HEPCloud program progress

The HEPCloud program had a very productive 2017, successfully delivering several milestones targeted for this year!

Since early this year, the team has been working on designing a new Decision Engine (DE) based on a framework architecture that can be extended to support future needs. The DE is an intelligent decision support system and is the heart of provisioning in the HEPCloud. The DE uses information from several sources such as job queues, monitoring systems like graphite, finances, allocations at NERSC, etc. to make intelligent decisions on facility expansion. In November, the HEPCloud team successfully demonstrated the newly developed DE. As part of the demo, the DE expanded the HEPCloud facility by provisioning over 1400 resources in the AWS and at NERSC. Currently, we are focusing on adding more functionality to the DE and hardening it to run at production scale.

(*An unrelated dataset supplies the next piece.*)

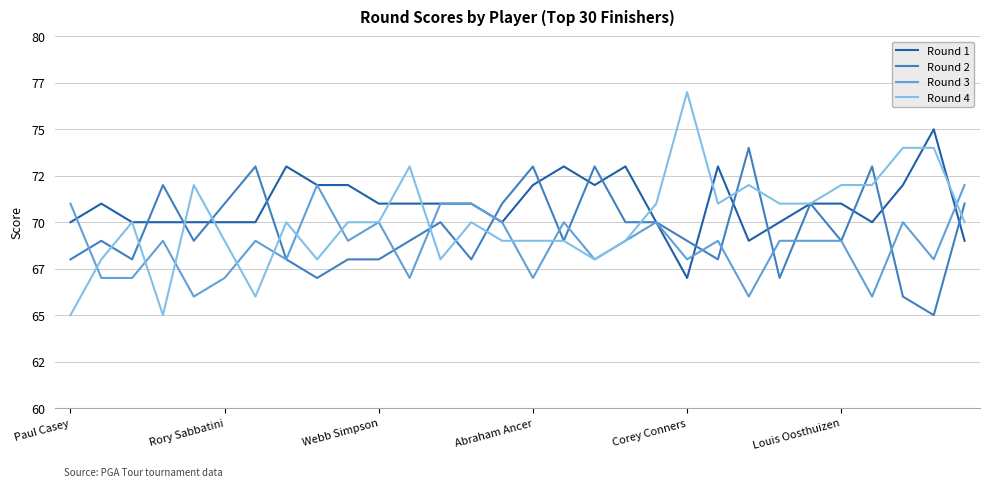

What are all the series names shown in the legend?

Round 1, Round 2, Round 3, Round 4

The team has been working hard on documenting and identifying security risks, providing guidelines and mitigation steps, documenting various processes and developing material required to train new members and users alike. The project presented a critical subset of these controls, the Interim Security Controls, to the Computer Security Board in early December. These interim security controls have been approved by the CS Board. The HEPCloud project also benefits from the monitoring dashboard provided by the Landscape project. It is used to track resource usage, allocations at HPC and budget utilization in AWS. The monitoring is equipped to alarm on different conditions and automatically open ServiceNow tickets. This improved monitoring and alarming will be critical for efficient operation of the HEPCloud facility when it goes into production.

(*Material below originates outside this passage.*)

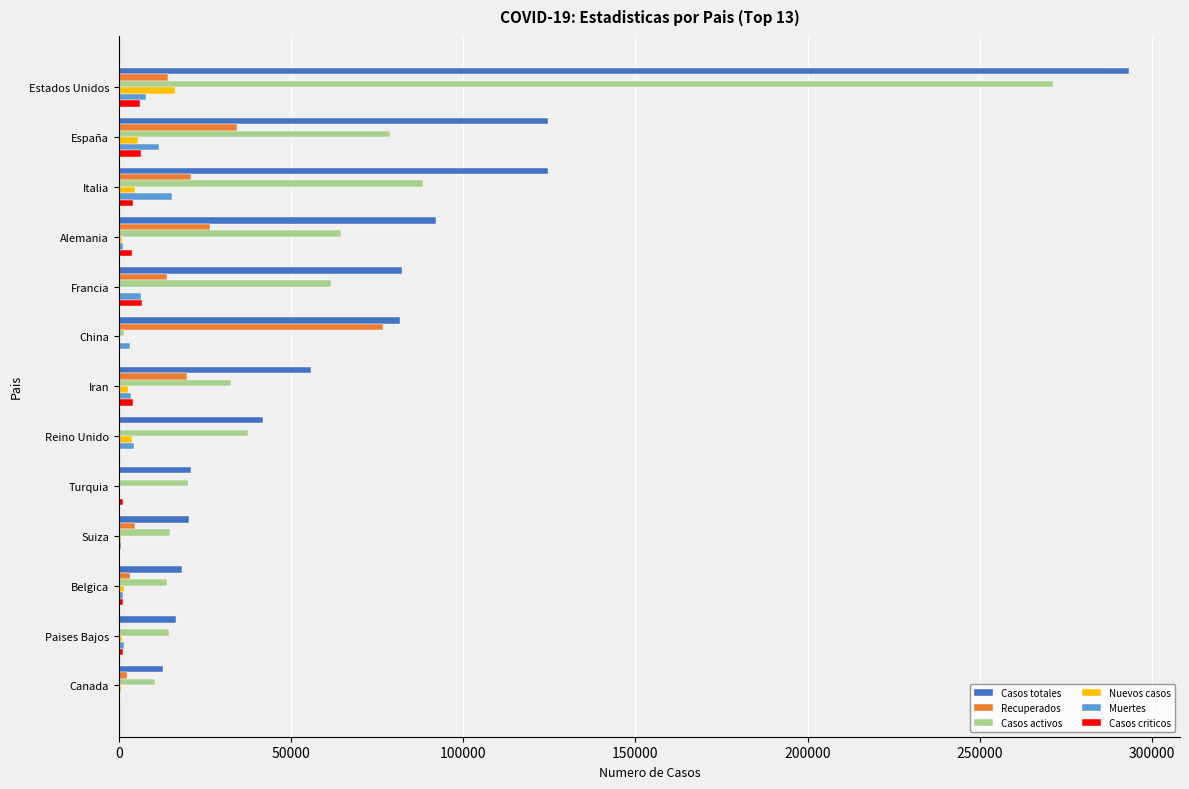

Is it true that Muertes equals 15362 at Italia?

True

This year there were some changes to the HEPCloud project team. Eileen Berman joined Parag Mhashilkar as the HEPCloud co-project managers. Eileen has extensive experience and expertise in managing complex projects.

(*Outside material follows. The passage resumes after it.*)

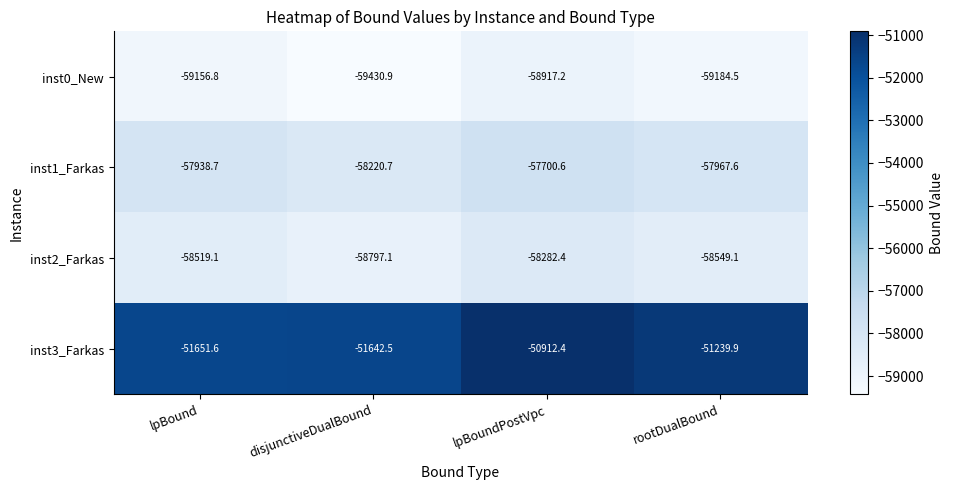

Is it true that inst1_Farkas equals -58220.7 at disjunctiveDualBound?

True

Year 2018 will be crucial for the HEPCloud program. We will be working on getting Authority to Operate (ATO) from Fermilab DOE Site Office and to move the HEPCloud Facility to production. The work done earlier this year on modernizing GPGrid and Fifebatch into a single infrastructure, FermiGrid, is one of the many necessary steps in making progress. There is lot of work that needs to be done before moving to production, and I am hopeful that we will have another success story to share next year.

–Parag Mhashilkar